*Problems to solve*.
[A] In the passage on netball movement analysis, below what speed was an athlete judged to be inactive?
[B] Continue the passage on netball movement analysis from where it ends.

*Given passage*.
--------
Velocity was calculated from each athlete’s positional data and acceleration derived from velocity (Sweeting et al., Citation2014). Angular displacement was calculated via the dot product of consecutive movement vectors. Angular velocity, the rate of change of angular displacement, was obtained from angular displacement (Sweeting et al., Citation2014). Individual velocity, acceleration and angular velocity movements were clustered using a one-dimensional k-means clustering algorithm (Wang & Song, Citation2011) seeded with 4, 3 and 4 clusters, respectively. The cluster analysis simply assigns a data point to the nearest centroid and does not assert statistical difference; therefore, no statistical analysis was performed on these clusters. A qualitative label was assigned to each cluster, which may not align precisely with the mean values but are intended to represent arbitrary descriptors rather than specific quantities. From these clusters, each unique combination of velocity, acceleration and angular velocity movement, termed movement subunits, was assigned an identification code consisting of an upper- or lower-case alphabetic letter. In short, athlete movement during a match was represented by continuous movement subunits.

To isolate discrete athlete movement sequences, any period during which the athlete moved at a rate lower than 0.5 m · s−1 was judged to be moments of inactivity and thus delineated continuous movement subunits to form sequences. The similarity between each movement sequence was quantified using the Levenshtein distance implementation in the R stringdist package (van der Loo, Citation2014). The Levenshtein distance represents the minimum number of movement subunits required to change, including insertions, deletions or substitutions, one movement sequence into another. Similar movement sequences were then grouped into 25 clusters using a hierarchical cluster analysis (Ward Jr, Citation1963).

The longest common subsequence (LCS) algorithm, using the R qualV package (Jachner, Van den Boogaart, & Petzoldt, Citation2007), was used to discover the most common athlete movement sequence within each of the 25 clusters. A key feature of the LCS algorithm is to discover all of the common elements or movement subunits, within movement sequences whilst retaining the sequential order. Therefore, the LCS or frequently recurring patterns of athlete movement performed across matches could be located.

To uncover the frequently recurring movement sequences performed by individual playing position, a frequency distribution was conducted using two methods. The relative frequency of individual movement subunits was compiled for each playing position. The relative frequency of the LCS-derived movement sequences for each playing position was also calculated. These distributions can be considered a movement signature for each netball playing position. Further, the Minkowski distance implemented in the R HistogramTools package (Stokely, 2015) was used to quantify the distance between playing positions using the LCS results. Briefly, the Minkowski distance was calculated by obtaining the relative percentage contribution of each LCS movement to the wider data set, for each playing position. A matrix was then constructed, with the similarity between each playing position calculated via the Minkowski distance. A network graph was used to display this similarity between playing positions.
--------
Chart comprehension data
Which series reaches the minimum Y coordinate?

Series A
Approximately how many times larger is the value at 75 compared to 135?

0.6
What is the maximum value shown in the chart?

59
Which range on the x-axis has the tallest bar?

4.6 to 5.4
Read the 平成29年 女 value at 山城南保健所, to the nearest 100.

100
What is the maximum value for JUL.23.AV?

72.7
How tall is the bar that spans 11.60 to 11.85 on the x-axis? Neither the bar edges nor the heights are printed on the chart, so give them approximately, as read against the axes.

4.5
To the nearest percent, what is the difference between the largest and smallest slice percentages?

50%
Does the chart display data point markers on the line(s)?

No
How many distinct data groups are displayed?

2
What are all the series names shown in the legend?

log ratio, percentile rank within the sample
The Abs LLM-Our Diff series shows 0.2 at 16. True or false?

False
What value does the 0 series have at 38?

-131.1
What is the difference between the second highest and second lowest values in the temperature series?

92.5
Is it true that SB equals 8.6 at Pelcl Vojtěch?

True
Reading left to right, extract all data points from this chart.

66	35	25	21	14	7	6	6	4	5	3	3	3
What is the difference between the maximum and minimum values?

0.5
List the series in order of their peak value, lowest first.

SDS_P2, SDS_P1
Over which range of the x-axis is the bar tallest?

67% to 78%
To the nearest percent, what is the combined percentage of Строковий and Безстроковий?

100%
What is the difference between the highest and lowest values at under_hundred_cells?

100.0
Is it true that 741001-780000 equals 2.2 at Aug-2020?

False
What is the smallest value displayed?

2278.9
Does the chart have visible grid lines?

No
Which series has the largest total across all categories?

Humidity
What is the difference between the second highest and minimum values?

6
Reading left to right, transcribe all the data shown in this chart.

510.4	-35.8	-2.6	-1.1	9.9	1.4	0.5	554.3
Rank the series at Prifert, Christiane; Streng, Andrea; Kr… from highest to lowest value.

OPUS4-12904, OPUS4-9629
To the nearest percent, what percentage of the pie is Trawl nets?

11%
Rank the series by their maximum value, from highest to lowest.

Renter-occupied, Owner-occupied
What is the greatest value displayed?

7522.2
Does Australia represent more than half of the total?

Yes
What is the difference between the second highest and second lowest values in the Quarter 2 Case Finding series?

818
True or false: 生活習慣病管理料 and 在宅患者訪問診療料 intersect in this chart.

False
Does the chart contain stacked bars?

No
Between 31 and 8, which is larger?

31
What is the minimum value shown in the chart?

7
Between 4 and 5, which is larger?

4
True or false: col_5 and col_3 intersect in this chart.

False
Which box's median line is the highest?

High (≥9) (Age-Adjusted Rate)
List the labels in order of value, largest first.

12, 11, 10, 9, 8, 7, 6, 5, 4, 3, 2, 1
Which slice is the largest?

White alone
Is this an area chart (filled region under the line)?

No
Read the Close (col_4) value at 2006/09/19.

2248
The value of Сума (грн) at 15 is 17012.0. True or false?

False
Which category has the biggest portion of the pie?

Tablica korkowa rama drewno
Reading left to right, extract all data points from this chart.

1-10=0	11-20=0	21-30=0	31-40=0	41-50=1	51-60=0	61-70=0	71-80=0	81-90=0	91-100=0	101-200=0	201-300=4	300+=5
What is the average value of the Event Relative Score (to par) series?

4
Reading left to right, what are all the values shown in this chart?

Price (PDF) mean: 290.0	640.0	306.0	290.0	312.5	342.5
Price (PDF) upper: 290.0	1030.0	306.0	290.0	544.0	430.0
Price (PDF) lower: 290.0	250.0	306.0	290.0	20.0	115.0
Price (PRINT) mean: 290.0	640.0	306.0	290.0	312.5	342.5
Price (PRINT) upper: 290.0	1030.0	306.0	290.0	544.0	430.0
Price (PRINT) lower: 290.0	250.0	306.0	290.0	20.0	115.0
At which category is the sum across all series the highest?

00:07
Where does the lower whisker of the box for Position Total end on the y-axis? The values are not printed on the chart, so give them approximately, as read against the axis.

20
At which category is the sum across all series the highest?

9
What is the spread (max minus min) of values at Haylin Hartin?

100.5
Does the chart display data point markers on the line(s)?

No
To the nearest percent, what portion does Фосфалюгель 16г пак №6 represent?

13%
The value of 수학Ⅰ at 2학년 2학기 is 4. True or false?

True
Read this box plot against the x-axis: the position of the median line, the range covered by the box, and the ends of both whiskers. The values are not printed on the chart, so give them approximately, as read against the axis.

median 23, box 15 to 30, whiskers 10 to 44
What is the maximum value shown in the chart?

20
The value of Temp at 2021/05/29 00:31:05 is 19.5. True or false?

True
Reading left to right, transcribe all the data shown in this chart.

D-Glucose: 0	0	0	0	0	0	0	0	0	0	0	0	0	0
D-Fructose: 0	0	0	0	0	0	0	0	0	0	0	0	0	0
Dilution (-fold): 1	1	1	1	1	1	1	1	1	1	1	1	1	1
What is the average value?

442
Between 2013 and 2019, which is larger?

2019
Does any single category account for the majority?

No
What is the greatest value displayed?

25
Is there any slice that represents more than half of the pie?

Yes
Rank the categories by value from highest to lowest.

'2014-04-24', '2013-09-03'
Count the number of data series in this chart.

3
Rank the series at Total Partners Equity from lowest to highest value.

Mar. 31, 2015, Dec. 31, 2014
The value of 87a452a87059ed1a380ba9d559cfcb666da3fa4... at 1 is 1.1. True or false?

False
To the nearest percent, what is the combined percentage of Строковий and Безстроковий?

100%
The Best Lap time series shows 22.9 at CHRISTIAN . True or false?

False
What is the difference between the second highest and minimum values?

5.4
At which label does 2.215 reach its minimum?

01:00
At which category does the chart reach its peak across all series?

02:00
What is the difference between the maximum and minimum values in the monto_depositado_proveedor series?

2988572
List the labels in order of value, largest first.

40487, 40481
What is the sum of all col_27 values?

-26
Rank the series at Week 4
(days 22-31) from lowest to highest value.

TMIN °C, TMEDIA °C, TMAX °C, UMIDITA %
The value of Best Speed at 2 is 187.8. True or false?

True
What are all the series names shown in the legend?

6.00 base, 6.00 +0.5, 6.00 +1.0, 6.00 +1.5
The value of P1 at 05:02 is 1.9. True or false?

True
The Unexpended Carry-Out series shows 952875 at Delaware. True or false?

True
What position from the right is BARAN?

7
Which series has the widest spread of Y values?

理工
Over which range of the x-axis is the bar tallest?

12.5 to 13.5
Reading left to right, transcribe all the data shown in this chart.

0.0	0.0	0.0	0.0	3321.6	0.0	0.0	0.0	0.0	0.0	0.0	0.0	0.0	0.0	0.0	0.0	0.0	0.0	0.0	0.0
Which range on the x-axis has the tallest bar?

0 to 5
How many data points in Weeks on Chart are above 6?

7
--------
*Expected results*.
[A] Below 0.5 m · s−1.

[B]
Results

The centroids of the four velocity clusters were 0.6, 1.4, 2.5 and 3.9 m · s−1, respectively. The centroids of the four angular velocity clusters were 13.5, 49.9, 98.9 and 153.6 deg · s−1, respectively. Centroids of the three acceleration clusters were −6.8, 0.0 and 6.9 m · s−2, respectively. The within-cluster variation, as the sum of Euclidean distance between the data points and each centroid, was 90.2% for velocity, 71.9% for acceleration and 94.7% for angular clusters. The distribution of data points within each velocity, angular velocity and acceleration cluster and the relative frequency of these clusters to the total data set is demonstrated in ), respectively. Qualitative labels were assigned to each cluster, which may not align precisely with the mean values but are intended to represent arbitrary descriptors rather than specific quantities.

Figure 1. The relative frequency of clustered observations for (a) velocity, (b) angular velocity and (c) acceleration movement features.

Figure 1. The relative frequency of clustered observations for (a) velocity, (b) angular velocity and (c) acceleration movement features.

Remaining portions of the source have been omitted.